Add variance to achieve a given correlation

Saturday November 28, 2020

If you have data x and you want some data y that has a given correlation r with x, multiply x by the sign of r and then add random noise with variance equal to the original variance over the square of the desired correlation, minus the original variance.

You can do this in R, for example:

correlated <- function(x, r) {
  return(x * sign(r) + rnorm(length(x), sd=sqrt(var(x)/r^2 - var(x))))
}

x <- rnorm(100)
cor(x, correlated(x, 0.75))
## [1] 0.7537228

The resulting correlation is only equal to the desired value in expectation; you can tweak a value in the result to make it more exact if you like, or use a more sophisticated method.
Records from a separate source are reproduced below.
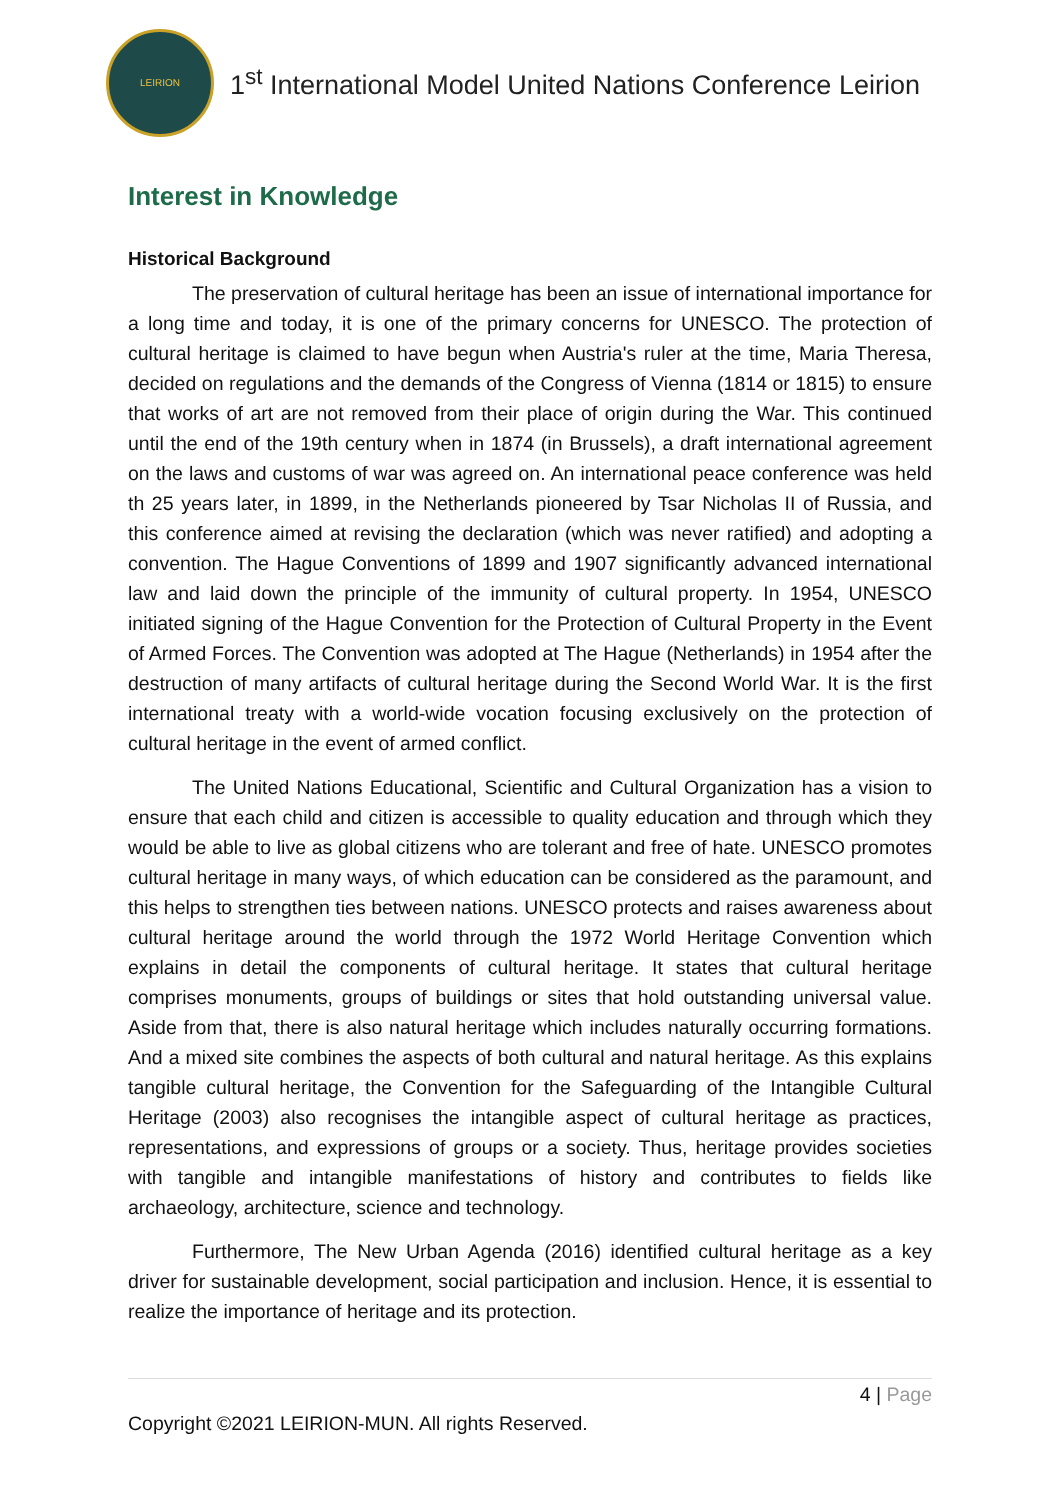LEIRION
1<sup>st</sup> International Model United Nations Conference Leirion
Interest in Knowledge
Historical Background
The preservation of cultural heritage has been an issue of international importance for a long time and today, it is one of the primary concerns for UNESCO. The protection of cultural heritage is claimed to have begun when Austria's ruler at the time, Maria Theresa, decided on regulations and the demands of the Congress of Vienna (1814 or 1815) to ensure that works of art are not removed from their place of origin during the War. This continued until the end of the 19th century when in 1874 (in Brussels), a draft international agreement on the laws and customs of war was agreed on. An international peace conference was held th 25 years later, in 1899, in the Netherlands pioneered by Tsar Nicholas II of Russia, and this conference aimed at revising the declaration (which was never ratified) and adopting a convention. The Hague Conventions of 1899 and 1907 significantly advanced international law and laid down the principle of the immunity of cultural property. In 1954, UNESCO initiated signing of the Hague Convention for the Protection of Cultural Property in the Event of Armed Forces. The Convention was adopted at The Hague (Netherlands) in 1954 after the destruction of many artifacts of cultural heritage during the Second World War. It is the first international treaty with a world-wide vocation focusing exclusively on the protection of cultural heritage in the event of armed conflict.
The United Nations Educational, Scientific and Cultural Organization has a vision to ensure that each child and citizen is accessible to quality education and through which they would be able to live as global citizens who are tolerant and free of hate. UNESCO promotes cultural heritage in many ways, of which education can be considered as the paramount, and this helps to strengthen ties between nations. UNESCO protects and raises awareness about cultural heritage around the world through the 1972 World Heritage Convention which explains in detail the components of cultural heritage. It states that cultural heritage comprises monuments, groups of buildings or sites that hold outstanding universal value. Aside from that, there is also natural heritage which includes naturally occurring formations. And a mixed site combines the aspects of both cultural and natural heritage. As this explains tangible cultural heritage, the Convention for the Safeguarding of the Intangible Cultural Heritage (2003) also recognises the intangible aspect of cultural heritage as practices, representations, and expressions of groups or a society. Thus, heritage provides societies with tangible and intangible manifestations of history and contributes to fields like archaeology, architecture, science and technology.
Furthermore, The New Urban Agenda (2016) identified cultural heritage as a key driver for sustainable development, social participation and inclusion. Hence, it is essential to realize the importance of heritage and its protection.
4 | Page
Copyright ©2021 LEIRION-MUN. All rights Reserved.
The method here works because of the relationship between correlation and coefficient of determination which holds here, and of course the variance sum law.

\[ r^2 = R^2 = 1 - \frac{ \sigma^2_\text{noise} }{ \sigma^2_{x + \text{noise}} } = \frac{ \sigma^2_x }{ \sigma^2_x + \sigma^2_\text{noise} } \]

\[ \sigma^2_\text{noise} = \frac{\sigma^2_x}{r^2} - \sigma^2_x \]

The question of how to do this came up years ago at an old job I had. I don't recall anybody coming up with a solution, back then. Live and learn!

If you're generating all the data yourself, it's easier to use a multi-dimensional random generator. The MASS package's mvrnorm function has an empirical flag which can even make things work out exactly (rather than just in expectation). And if you need more new variables that relate to existing data, you probably want a more sophisticated method.